= Thomas R. Kratochwill =

American psychologist

Thomas Rudy Kratochwill (born July 18, 1946) is an American academic. He was professor of school psychology at the University of Wisconsin–Madison, where he directed the School Psychology program before retiring in 2016.

His research and publication work focuses on diagnosis, assessment, and treatment of child psychopathology, as well as the application of mediator-based treatments in schools for the prevention and treatment of childhood problems.
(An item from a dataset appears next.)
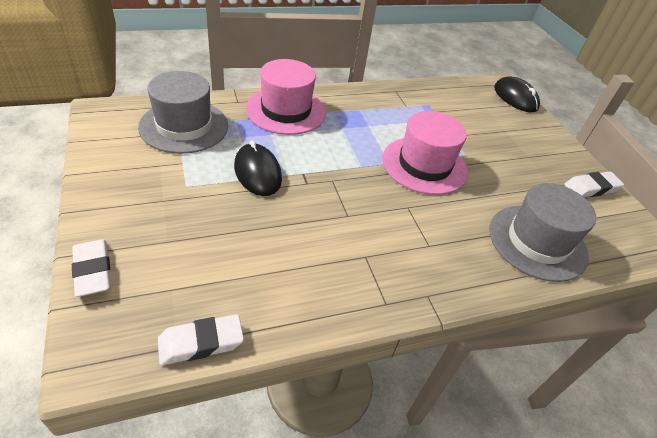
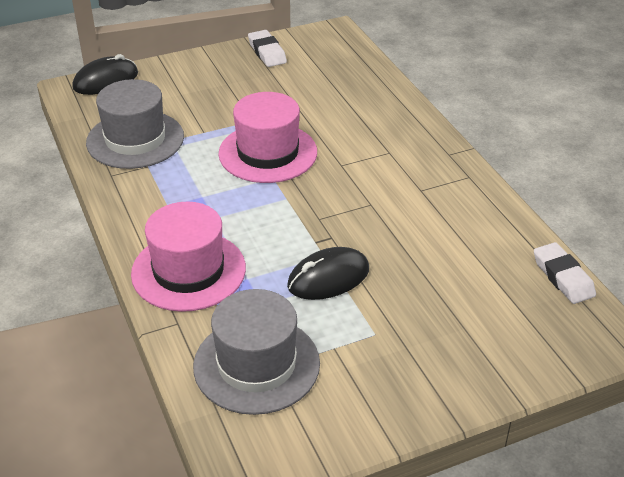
camera: 90 degrees left, 5 degrees down
white eraser [72,239,111,297] -> none
grey hat [489,183,596,282] -> grey hat moved to [86,79,184,169]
He was founding editor of the APA journal School Psychology Quarterly from 1984 to 1992.
He is editor of Advances in School Psychology (annual research series), and associate editor of Behavior Therapy, Journal of Applied Behavior Analysis, and School Psychology Review.

==Education==
Kratochwill earned his PhD from the University of Wisconsin–Madison in 1973.

==Awards and honors==
Kratochwill's research has received recognition from national and state organizations, including the American Psychological Association's (APA) Award for Distinguished Contribution to Education and Training in Psychology in 2007.
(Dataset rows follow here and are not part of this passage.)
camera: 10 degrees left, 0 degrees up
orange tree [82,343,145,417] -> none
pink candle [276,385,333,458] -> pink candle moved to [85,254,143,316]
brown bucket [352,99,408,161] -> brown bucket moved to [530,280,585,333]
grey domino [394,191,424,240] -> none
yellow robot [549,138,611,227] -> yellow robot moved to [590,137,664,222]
In 1995 he received an award for Outstanding Contributions to the Advancement of Scientific Knowledge in Psychology from the Wisconsin Psychological Association and was awarded the Senior Scientist Award from APA Division 16.

He received the Distinguished Service Award from the School of Education at the University of Wisconsin–Madison and in 2005 received the Jack I. Bardon Distinguished Achievement Award from APA Division 16.

In 1977 he received the APA's Lightner Witner Award and in 1981 was awarded the Outstanding Research Contributions Award from the Arizona State Psychological Association.